▸ **Activity**:
Go through the entries below and copy each line containing the word "mongoose".
-------- Given records --------
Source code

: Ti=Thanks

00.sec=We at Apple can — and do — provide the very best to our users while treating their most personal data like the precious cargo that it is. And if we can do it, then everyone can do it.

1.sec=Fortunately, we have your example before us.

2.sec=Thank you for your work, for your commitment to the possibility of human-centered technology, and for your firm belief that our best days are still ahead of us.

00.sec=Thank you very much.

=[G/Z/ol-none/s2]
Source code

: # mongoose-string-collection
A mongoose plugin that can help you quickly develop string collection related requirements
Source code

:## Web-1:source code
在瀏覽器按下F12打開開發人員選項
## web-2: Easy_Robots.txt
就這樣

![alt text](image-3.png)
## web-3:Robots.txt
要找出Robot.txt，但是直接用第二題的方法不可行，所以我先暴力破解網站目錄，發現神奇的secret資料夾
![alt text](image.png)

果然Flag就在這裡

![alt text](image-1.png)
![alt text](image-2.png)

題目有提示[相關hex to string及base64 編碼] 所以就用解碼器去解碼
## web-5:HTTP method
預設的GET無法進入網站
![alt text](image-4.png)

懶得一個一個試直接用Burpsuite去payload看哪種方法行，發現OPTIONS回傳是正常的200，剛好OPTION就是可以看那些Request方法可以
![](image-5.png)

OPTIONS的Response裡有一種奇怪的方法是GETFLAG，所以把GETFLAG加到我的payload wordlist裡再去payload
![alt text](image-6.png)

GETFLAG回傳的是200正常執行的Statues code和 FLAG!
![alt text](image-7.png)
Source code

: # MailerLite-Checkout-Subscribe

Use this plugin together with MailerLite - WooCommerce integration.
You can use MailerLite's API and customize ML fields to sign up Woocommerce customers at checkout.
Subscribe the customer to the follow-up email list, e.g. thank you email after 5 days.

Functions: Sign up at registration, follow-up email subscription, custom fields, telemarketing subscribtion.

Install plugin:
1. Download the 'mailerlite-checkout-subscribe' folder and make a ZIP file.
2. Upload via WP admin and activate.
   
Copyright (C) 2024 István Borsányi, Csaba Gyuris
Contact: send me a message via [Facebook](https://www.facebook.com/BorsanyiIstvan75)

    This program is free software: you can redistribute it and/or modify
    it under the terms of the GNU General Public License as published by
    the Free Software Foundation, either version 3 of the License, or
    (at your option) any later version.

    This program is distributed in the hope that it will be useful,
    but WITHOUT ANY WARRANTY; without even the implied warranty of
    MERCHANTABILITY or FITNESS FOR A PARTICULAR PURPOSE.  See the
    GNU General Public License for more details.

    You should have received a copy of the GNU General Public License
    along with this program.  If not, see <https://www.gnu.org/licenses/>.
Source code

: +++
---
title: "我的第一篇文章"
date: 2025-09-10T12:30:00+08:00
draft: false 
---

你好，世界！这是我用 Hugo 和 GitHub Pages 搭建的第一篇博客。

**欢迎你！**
--------
▸ **Response for this exercise**:
: # mongoose-string-collection
A mongoose plugin that can help you quickly develop string collection related requirements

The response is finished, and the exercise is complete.